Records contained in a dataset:
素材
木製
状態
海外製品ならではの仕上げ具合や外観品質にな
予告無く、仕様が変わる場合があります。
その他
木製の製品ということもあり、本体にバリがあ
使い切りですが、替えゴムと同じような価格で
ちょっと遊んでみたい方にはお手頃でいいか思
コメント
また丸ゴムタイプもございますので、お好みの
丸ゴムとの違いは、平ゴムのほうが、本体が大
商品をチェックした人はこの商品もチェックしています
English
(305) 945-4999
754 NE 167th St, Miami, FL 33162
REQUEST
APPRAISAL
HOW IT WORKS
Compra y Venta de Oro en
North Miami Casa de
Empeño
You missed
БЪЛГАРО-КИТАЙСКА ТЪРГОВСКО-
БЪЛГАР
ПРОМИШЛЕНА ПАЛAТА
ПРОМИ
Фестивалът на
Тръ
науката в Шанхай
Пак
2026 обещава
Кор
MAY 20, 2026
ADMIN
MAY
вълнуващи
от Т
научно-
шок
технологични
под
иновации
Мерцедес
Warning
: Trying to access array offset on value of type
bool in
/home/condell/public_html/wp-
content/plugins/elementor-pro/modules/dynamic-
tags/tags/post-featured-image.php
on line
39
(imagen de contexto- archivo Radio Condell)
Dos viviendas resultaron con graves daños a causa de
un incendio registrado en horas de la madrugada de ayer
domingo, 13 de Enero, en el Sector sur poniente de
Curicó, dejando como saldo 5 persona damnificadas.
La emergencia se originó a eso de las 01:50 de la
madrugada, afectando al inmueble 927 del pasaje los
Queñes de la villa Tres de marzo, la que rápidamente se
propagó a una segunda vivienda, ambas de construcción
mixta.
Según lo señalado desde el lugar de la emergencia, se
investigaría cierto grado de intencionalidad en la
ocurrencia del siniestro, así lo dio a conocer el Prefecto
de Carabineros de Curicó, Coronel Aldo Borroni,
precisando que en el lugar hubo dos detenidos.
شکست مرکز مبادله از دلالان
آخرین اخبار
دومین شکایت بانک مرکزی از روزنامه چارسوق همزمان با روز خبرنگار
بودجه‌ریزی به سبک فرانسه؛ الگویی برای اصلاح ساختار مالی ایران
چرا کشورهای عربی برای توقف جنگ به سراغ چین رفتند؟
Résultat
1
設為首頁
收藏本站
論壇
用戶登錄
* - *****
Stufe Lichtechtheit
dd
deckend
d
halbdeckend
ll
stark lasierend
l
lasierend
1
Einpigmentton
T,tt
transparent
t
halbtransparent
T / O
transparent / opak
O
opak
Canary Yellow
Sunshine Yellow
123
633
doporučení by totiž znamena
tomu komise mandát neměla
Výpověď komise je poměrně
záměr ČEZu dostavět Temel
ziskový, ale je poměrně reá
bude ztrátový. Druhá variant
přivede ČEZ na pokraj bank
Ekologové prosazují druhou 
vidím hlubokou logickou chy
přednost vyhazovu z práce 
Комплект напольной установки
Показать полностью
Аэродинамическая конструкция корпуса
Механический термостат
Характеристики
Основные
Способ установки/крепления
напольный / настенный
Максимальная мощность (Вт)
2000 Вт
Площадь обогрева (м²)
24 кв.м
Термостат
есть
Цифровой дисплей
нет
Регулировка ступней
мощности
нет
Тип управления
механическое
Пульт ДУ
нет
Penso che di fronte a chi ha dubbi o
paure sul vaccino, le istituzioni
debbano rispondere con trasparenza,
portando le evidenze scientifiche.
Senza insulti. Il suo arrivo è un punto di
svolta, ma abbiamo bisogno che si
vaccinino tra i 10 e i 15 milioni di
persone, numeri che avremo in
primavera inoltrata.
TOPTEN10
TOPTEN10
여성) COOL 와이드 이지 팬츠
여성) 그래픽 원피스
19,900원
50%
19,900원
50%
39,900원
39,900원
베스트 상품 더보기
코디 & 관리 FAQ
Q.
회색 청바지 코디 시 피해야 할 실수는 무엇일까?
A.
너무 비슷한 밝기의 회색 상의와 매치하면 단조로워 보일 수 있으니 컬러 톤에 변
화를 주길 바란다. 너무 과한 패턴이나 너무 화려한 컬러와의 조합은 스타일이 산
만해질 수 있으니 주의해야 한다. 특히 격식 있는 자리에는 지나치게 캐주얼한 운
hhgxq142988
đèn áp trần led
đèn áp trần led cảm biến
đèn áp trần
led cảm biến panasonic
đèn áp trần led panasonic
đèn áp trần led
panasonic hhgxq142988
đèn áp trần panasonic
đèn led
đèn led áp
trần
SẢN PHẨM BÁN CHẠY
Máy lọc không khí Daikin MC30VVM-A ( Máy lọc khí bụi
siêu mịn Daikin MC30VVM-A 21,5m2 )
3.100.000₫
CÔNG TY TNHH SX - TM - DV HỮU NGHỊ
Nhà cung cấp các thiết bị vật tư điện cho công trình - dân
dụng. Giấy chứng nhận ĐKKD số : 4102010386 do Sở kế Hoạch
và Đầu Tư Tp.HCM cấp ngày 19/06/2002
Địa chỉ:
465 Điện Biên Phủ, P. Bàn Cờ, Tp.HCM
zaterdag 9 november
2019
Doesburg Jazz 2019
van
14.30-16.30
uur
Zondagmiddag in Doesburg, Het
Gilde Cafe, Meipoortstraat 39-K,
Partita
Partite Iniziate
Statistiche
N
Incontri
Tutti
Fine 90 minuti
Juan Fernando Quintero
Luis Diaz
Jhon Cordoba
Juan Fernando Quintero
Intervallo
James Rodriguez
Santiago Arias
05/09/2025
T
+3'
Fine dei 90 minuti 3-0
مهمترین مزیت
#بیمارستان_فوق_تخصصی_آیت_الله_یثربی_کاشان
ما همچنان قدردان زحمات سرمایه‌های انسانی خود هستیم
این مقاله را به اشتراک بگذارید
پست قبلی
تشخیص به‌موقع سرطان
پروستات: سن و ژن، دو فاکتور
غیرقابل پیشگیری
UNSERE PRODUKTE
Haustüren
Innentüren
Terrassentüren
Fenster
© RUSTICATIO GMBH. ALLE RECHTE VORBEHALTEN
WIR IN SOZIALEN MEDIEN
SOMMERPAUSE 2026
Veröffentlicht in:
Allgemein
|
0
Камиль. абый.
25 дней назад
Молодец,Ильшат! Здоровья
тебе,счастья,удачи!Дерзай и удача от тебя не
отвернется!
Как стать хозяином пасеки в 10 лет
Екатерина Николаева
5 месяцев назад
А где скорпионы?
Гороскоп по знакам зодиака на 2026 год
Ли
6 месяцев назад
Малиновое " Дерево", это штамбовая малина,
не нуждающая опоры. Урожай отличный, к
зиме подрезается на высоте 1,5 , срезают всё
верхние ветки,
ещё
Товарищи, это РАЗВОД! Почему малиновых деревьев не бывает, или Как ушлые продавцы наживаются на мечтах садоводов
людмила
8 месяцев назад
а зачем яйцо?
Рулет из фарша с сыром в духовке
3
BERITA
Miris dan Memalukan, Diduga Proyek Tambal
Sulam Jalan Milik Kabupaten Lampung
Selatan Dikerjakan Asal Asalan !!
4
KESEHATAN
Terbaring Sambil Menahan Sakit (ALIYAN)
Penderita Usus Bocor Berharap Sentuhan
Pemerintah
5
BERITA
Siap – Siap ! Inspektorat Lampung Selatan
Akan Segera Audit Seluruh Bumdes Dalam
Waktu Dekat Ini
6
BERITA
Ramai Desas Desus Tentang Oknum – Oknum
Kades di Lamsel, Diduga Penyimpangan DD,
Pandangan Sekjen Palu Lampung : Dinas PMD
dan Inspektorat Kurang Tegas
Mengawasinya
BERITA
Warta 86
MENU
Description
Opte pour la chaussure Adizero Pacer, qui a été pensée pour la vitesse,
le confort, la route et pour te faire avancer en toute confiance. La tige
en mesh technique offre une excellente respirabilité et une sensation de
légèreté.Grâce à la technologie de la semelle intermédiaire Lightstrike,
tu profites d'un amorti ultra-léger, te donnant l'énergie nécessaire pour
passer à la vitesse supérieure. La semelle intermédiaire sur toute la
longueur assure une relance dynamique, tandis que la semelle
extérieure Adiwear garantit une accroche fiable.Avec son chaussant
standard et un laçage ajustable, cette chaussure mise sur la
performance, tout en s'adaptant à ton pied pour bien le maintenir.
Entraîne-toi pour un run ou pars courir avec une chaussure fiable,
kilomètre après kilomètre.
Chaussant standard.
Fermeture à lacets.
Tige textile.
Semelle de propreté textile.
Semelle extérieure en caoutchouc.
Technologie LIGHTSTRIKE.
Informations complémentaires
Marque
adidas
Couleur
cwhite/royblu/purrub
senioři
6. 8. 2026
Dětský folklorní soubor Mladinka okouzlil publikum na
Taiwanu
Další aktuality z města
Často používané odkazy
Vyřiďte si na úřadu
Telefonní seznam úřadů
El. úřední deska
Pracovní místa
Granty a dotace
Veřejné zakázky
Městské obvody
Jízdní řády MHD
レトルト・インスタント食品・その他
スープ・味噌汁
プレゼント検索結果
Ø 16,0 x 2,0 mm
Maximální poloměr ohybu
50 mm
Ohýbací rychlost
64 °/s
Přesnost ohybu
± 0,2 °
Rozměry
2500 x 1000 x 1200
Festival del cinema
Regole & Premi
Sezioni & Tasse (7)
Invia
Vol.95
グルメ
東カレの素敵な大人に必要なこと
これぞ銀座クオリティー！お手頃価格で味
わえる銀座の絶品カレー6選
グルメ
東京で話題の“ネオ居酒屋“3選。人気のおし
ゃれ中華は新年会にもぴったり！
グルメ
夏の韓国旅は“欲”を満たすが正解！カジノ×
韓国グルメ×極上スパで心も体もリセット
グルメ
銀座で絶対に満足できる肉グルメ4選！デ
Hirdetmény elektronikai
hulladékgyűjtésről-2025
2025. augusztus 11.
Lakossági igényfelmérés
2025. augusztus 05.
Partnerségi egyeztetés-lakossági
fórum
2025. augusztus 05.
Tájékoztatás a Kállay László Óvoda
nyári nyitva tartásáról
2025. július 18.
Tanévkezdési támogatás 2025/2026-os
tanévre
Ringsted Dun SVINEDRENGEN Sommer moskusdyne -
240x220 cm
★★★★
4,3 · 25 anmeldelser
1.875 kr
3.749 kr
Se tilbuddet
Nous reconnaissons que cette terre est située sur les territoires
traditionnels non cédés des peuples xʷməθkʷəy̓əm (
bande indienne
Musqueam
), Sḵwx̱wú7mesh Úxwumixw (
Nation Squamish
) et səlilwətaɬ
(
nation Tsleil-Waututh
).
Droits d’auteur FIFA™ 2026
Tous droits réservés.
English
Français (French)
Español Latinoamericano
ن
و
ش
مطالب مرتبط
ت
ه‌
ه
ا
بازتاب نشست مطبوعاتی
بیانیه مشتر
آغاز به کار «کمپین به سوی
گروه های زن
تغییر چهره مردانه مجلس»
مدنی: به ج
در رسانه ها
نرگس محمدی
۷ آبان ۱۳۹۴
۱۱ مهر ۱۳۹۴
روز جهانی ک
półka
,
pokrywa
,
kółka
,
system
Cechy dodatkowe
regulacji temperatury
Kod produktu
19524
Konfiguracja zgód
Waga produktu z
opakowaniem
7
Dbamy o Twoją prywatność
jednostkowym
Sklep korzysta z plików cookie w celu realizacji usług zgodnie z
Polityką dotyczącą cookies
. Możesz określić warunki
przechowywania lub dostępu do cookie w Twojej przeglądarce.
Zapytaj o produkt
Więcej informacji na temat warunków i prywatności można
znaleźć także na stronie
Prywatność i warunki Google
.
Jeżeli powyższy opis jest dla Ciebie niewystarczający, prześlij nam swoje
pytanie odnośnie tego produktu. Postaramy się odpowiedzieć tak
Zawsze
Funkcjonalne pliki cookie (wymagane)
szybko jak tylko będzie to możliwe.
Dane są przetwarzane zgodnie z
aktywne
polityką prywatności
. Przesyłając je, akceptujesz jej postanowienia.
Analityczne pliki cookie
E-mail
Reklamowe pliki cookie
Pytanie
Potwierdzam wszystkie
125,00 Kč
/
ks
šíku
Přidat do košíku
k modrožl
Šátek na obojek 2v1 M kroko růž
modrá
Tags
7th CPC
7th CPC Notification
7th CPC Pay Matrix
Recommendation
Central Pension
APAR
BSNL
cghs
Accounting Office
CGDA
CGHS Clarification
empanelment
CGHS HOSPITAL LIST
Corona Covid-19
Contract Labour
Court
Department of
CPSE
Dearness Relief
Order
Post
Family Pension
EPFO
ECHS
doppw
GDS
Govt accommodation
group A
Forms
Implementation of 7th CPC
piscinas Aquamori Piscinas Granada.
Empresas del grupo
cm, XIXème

> [What to produce]: Whenever the string "Lampung" shows up in a line above, copy that line.

> [Solved problem]:
Sulam Jalan Milik Kabupaten Lampung
Siap – Siap ! Inspektorat Lampung Selatan
Pandangan Sekjen Palu Lampung : Dinas PMD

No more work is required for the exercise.